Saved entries
_ _ _ _ _

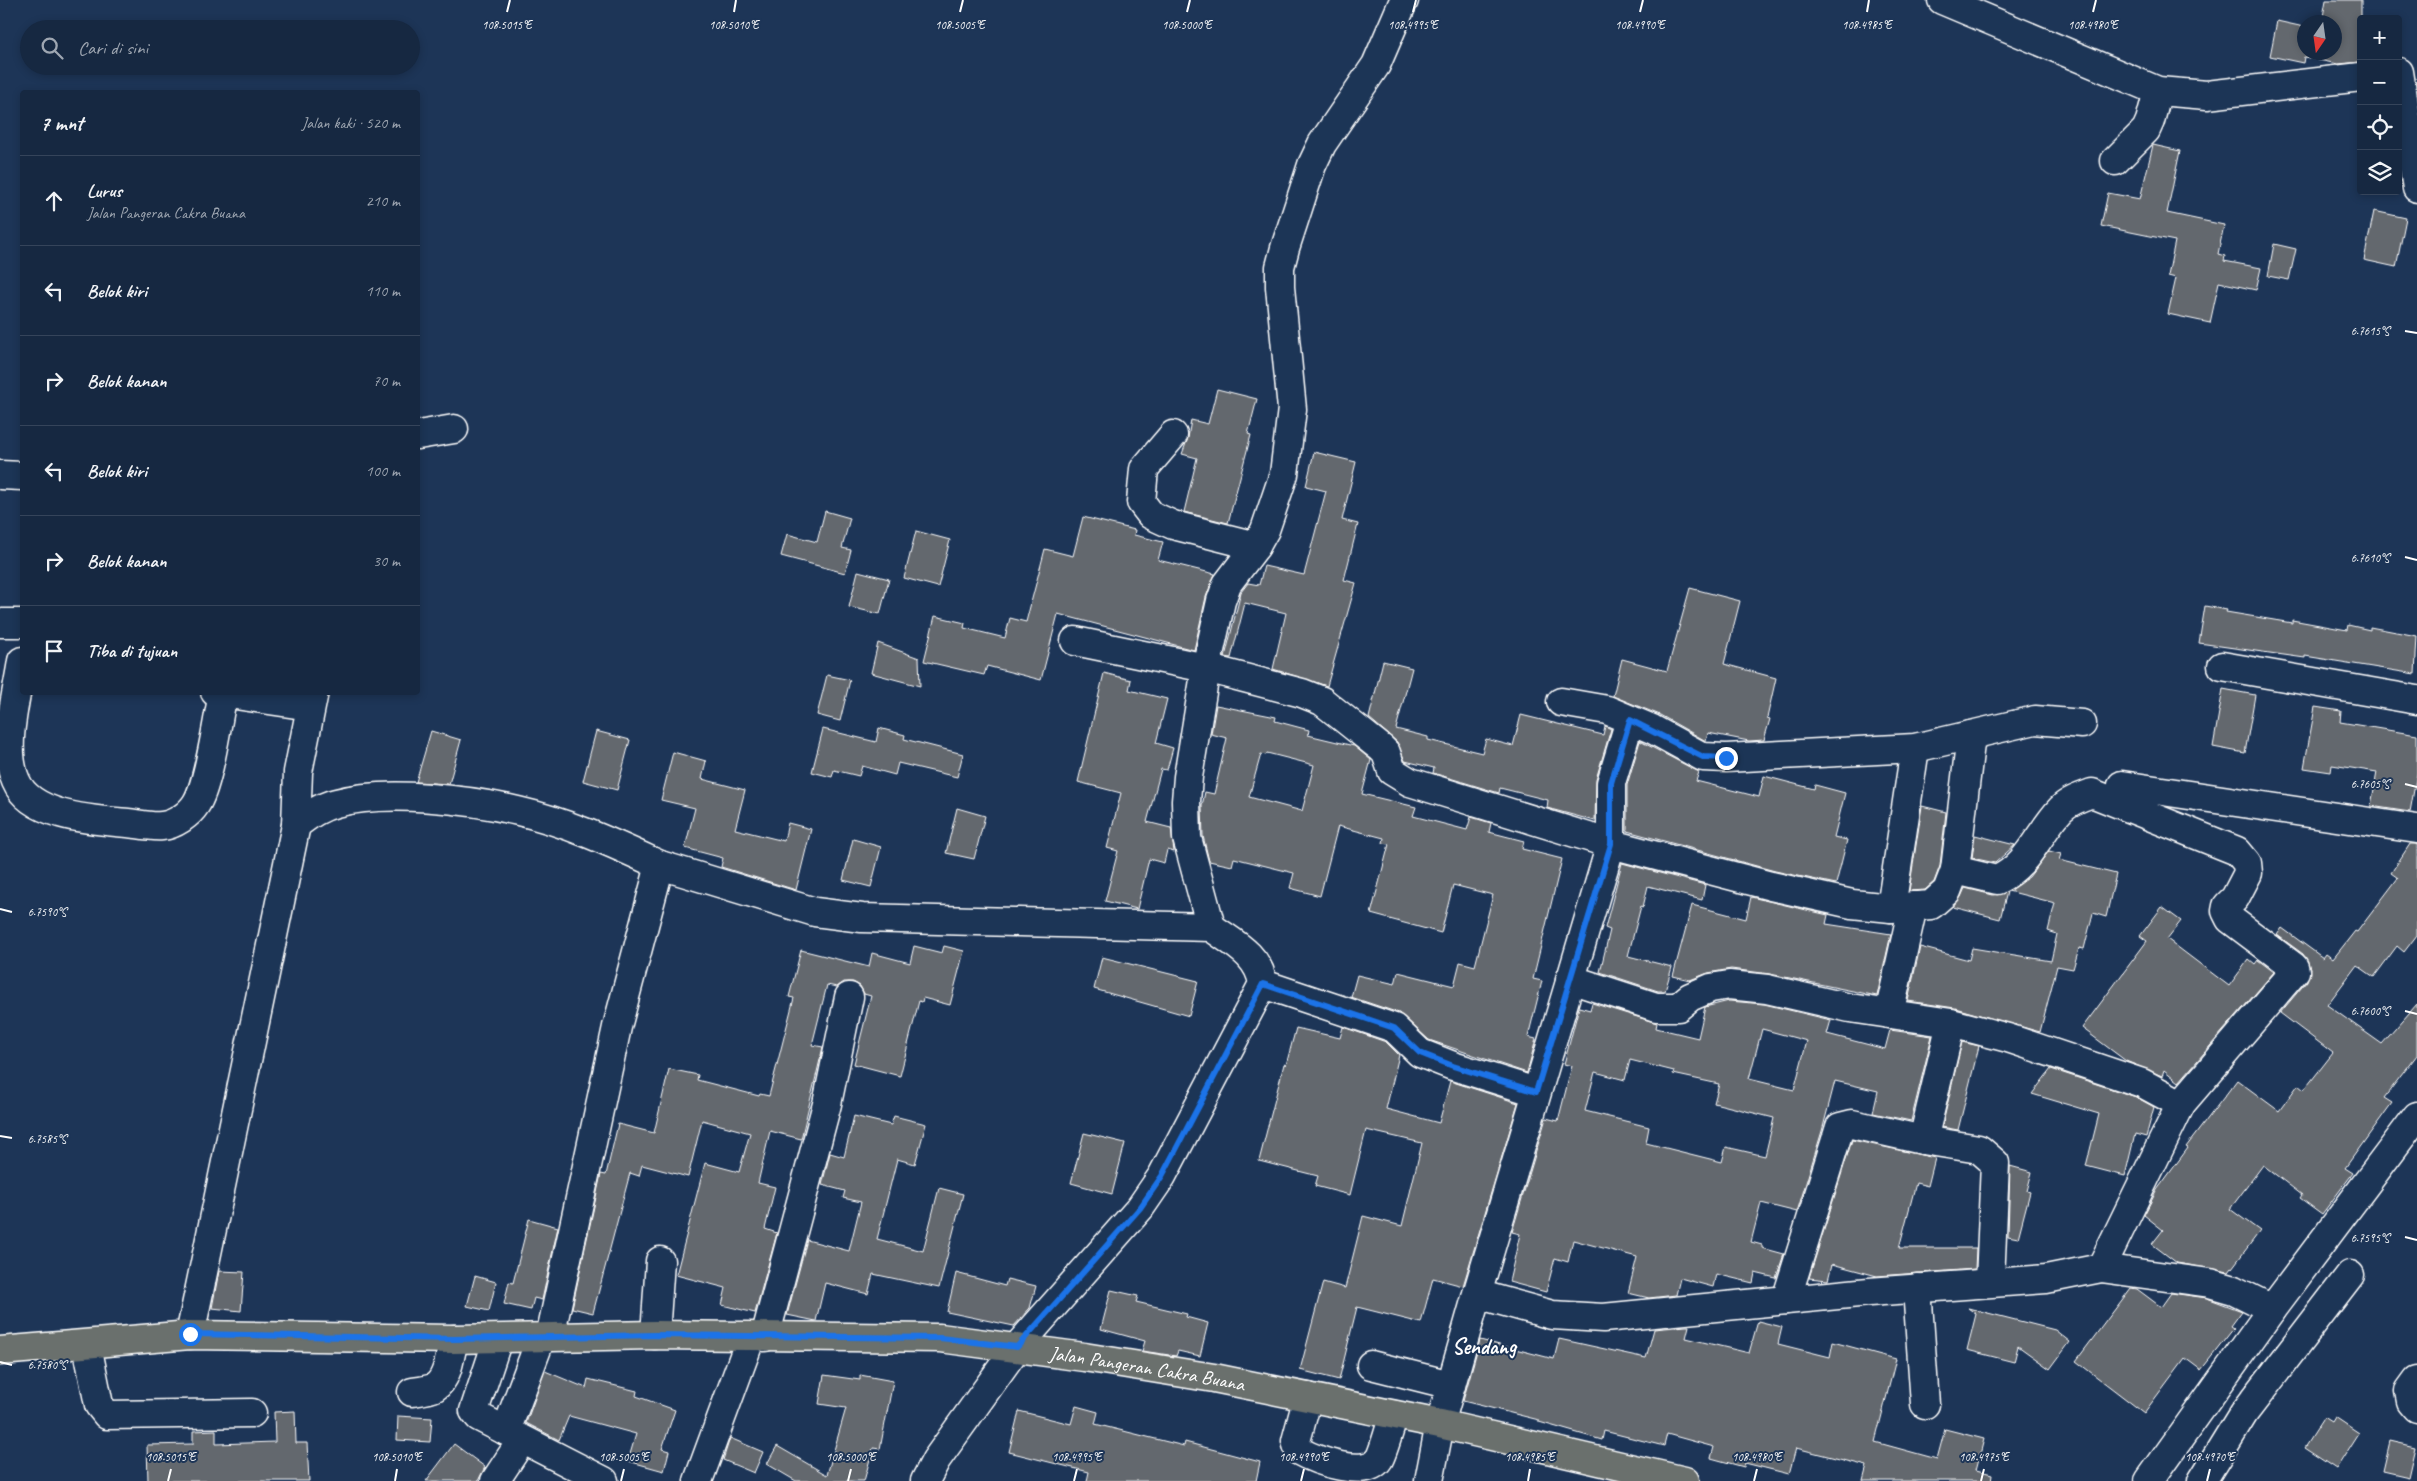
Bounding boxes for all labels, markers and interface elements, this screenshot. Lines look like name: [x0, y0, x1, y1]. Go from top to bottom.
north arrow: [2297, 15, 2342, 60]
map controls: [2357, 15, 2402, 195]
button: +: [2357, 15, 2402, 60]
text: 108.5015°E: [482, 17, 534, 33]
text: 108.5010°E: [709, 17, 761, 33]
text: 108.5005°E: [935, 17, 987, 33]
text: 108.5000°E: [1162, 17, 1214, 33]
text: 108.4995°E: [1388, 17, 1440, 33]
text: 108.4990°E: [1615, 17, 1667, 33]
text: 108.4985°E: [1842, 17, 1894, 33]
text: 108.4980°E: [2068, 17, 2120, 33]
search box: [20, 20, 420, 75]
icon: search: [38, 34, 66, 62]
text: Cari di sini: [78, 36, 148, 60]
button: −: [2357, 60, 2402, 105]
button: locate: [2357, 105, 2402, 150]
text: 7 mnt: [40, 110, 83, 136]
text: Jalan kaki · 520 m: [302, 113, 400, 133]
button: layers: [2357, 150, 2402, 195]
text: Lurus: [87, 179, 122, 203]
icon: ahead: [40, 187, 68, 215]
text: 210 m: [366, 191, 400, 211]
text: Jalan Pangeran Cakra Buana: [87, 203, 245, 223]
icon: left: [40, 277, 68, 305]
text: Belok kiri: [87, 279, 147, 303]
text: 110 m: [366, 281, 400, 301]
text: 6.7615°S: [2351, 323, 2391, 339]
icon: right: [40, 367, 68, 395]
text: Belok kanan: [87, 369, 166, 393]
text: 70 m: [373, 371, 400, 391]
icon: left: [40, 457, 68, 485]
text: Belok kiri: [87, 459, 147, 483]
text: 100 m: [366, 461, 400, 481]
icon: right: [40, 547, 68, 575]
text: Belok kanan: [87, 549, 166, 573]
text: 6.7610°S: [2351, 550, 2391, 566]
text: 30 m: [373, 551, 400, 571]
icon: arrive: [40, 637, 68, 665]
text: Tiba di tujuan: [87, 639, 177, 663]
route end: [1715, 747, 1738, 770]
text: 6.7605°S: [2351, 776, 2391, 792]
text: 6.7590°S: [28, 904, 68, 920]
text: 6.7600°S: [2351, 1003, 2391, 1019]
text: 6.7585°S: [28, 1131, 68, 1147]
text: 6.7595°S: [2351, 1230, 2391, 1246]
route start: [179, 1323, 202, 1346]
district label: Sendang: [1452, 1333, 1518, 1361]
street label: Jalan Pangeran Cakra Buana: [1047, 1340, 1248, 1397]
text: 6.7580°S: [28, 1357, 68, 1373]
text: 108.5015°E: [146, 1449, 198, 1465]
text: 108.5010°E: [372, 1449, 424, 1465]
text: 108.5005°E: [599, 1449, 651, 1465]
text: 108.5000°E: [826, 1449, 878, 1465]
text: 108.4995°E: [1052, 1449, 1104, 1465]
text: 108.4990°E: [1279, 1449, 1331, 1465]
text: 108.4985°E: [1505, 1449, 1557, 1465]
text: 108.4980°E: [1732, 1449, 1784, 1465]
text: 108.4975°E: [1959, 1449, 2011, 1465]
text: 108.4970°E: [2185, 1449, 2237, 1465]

_ _ _ _ _

Go line by line through the records above and copy each one containing "kiri".

text: Belok kiri: [87, 279, 147, 303]
text: Belok kiri: [87, 459, 147, 483]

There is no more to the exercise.